§ REQUIREMENT
Here is a set of records. Copy them all exactly.

[RECORDS PROVIDED — start]

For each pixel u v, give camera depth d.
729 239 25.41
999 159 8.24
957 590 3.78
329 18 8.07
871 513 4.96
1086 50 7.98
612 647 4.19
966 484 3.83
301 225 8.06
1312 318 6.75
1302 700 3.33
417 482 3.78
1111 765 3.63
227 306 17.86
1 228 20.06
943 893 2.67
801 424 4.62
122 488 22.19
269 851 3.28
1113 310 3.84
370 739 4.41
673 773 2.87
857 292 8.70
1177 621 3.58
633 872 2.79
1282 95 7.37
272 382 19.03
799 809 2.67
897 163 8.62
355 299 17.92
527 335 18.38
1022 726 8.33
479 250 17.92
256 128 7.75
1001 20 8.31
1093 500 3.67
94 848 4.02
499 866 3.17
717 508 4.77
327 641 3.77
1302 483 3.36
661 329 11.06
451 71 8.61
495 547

[RECORDS PROVIDED — finish]

§ ANSWER
For each pixel u v, give camera depth d.
729 239 25.41
999 159 8.24
957 590 3.78
329 18 8.07
871 513 4.96
1086 50 7.98
612 647 4.19
966 484 3.83
301 225 8.06
1312 318 6.75
1302 700 3.33
417 482 3.78
1111 765 3.63
227 306 17.86
1 228 20.06
943 893 2.67
801 424 4.62
122 488 22.19
269 851 3.28
1113 310 3.84
370 739 4.41
673 773 2.87
857 292 8.70
1177 621 3.58
633 872 2.79
1282 95 7.37
272 382 19.03
799 809 2.67
897 163 8.62
355 299 17.92
527 335 18.38
1022 726 8.33
479 250 17.92
256 128 7.75
1001 20 8.31
1093 500 3.67
94 848 4.02
499 866 3.17
717 508 4.77
327 641 3.77
1302 483 3.36
661 329 11.06
451 71 8.61
495 547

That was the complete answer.